Collected data entries
════════════════

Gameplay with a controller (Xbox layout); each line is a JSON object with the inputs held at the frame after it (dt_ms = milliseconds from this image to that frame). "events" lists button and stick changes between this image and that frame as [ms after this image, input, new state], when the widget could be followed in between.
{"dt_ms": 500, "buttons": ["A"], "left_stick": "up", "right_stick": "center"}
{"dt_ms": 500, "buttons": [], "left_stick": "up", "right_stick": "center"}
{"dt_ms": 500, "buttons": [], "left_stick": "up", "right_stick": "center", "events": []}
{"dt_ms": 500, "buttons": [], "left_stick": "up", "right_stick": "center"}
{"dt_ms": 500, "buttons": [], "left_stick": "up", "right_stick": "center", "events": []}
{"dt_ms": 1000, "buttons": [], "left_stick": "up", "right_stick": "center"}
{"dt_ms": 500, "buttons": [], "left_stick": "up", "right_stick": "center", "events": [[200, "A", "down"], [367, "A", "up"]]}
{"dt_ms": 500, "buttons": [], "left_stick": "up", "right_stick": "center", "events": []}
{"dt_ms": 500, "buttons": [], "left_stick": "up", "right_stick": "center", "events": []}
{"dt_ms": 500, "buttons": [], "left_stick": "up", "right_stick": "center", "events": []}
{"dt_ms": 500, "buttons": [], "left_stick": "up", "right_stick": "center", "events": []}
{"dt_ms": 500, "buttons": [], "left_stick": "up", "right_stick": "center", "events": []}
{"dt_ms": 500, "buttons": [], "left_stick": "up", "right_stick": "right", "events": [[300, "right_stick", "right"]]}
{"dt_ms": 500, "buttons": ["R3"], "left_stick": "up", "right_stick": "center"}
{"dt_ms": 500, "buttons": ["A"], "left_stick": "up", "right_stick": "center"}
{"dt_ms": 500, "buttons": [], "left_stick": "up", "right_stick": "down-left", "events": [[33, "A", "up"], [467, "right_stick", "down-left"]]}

════════════════

EXERCISE BRIEF -> Write the entries above out again. Match them exactly.

RESULT FOR THIS EXERCISE ->
Gameplay with a controller (Xbox layout); each line is a JSON object with the inputs held at the frame after it (dt_ms = milliseconds from this image to that frame). "events" lists button and stick changes between this image and that frame as [ms after this image, input, new state], when the widget could be followed in between.
{"dt_ms": 500, "buttons": ["A"], "left_stick": "up", "right_stick": "center"}
{"dt_ms": 500, "buttons": [], "left_stick": "up", "right_stick": "center"}
{"dt_ms": 500, "buttons": [], "left_stick": "up", "right_stick": "center", "events": []}
{"dt_ms": 500, "buttons": [], "left_stick": "up", "right_stick": "center"}
{"dt_ms": 500, "buttons": [], "left_stick": "up", "right_stick": "center", "events": []}
{"dt_ms": 1000, "buttons": [], "left_stick": "up", "right_stick": "center"}
{"dt_ms": 500, "buttons": [], "left_stick": "up", "right_stick": "center", "events": [[200, "A", "down"], [367, "A", "up"]]}
{"dt_ms": 500, "buttons": [], "left_stick": "up", "right_stick": "center", "events": []}
{"dt_ms": 500, "buttons": [], "left_stick": "up", "right_stick": "center", "events": []}
{"dt_ms": 500, "buttons": [], "left_stick": "up", "right_stick": "center", "events": []}
{"dt_ms": 500, "buttons": [], "left_stick": "up", "right_stick": "center", "events": []}
{"dt_ms": 500, "buttons": [], "left_stick": "up", "right_stick": "center", "events": []}
{"dt_ms": 500, "buttons": [], "left_stick": "up", "right_stick": "right", "events": [[300, "right_stick", "right"]]}
{"dt_ms": 500, "buttons": ["R3"], "left_stick": "up", "right_stick": "center"}
{"dt_ms": 500, "buttons": ["A"], "left_stick": "up", "right_stick": "center"}
{"dt_ms": 500, "buttons": [], "left_stick": "up", "right_stick": "down-left", "events": [[33, "A", "up"], [467, "right_stick", "down-left"]]}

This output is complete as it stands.